In the entries below, how many lines hold the word "pixels"? Answer with the number only.

■ **Study material**:
== Segment start ==

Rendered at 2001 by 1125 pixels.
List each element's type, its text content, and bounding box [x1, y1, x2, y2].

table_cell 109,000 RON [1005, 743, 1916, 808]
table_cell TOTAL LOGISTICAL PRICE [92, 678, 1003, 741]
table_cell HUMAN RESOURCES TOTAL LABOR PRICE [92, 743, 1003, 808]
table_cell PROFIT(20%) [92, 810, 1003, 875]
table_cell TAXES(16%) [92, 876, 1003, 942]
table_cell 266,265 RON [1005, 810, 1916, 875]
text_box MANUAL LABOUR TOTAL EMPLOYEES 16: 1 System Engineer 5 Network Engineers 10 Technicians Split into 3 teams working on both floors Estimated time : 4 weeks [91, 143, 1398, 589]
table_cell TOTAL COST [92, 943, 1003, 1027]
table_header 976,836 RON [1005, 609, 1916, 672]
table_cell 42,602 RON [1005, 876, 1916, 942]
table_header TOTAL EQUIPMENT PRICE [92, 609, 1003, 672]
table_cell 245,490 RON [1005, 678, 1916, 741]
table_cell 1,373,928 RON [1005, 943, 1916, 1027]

== Segment end ==
== Segment start ==

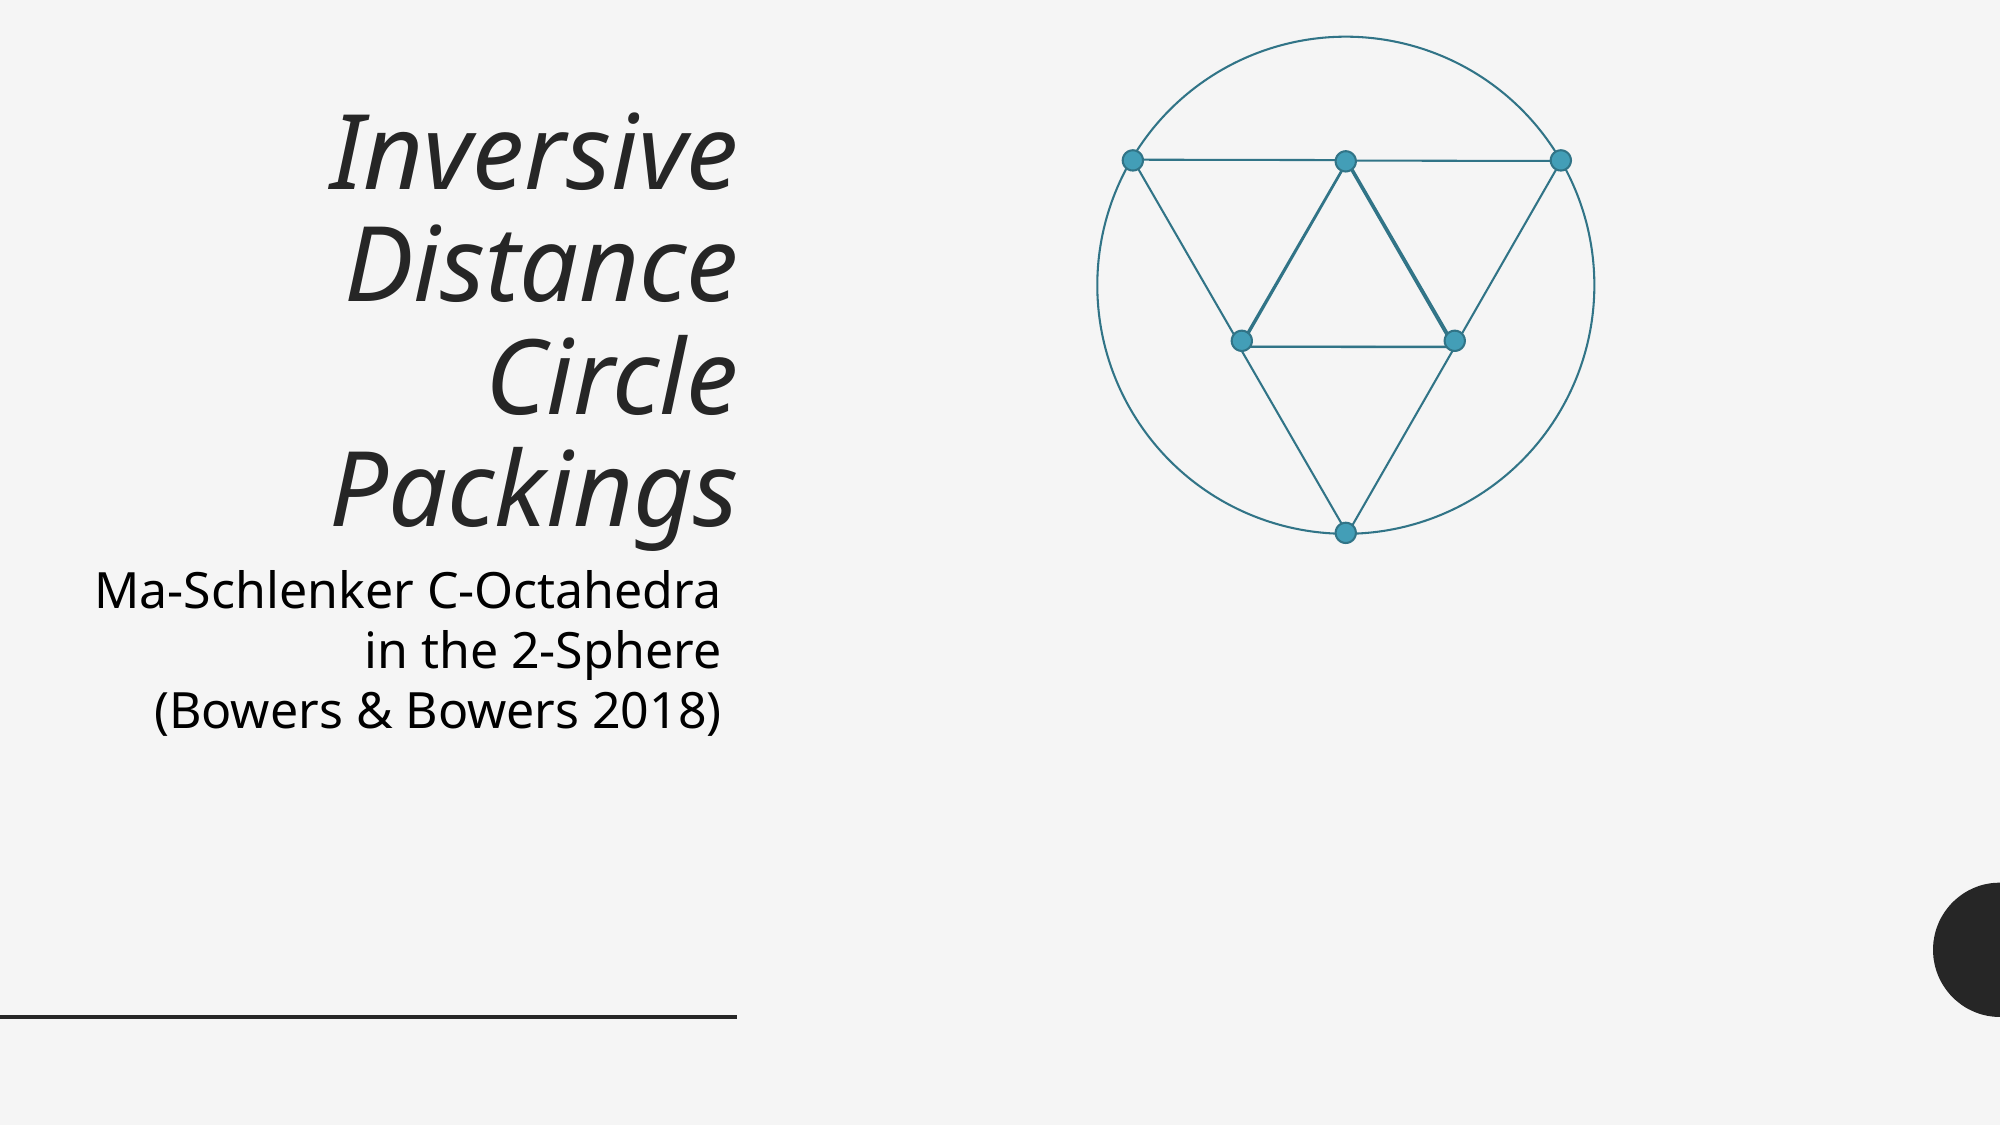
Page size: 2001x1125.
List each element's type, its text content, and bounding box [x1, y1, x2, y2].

== Segment end ==
== Segment start ==

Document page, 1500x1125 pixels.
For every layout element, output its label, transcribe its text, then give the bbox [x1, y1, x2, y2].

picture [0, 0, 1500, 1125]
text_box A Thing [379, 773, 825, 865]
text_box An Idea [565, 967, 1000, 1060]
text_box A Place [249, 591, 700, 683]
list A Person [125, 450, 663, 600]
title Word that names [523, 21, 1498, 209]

== Segment end ==

■ **Your solution**: 2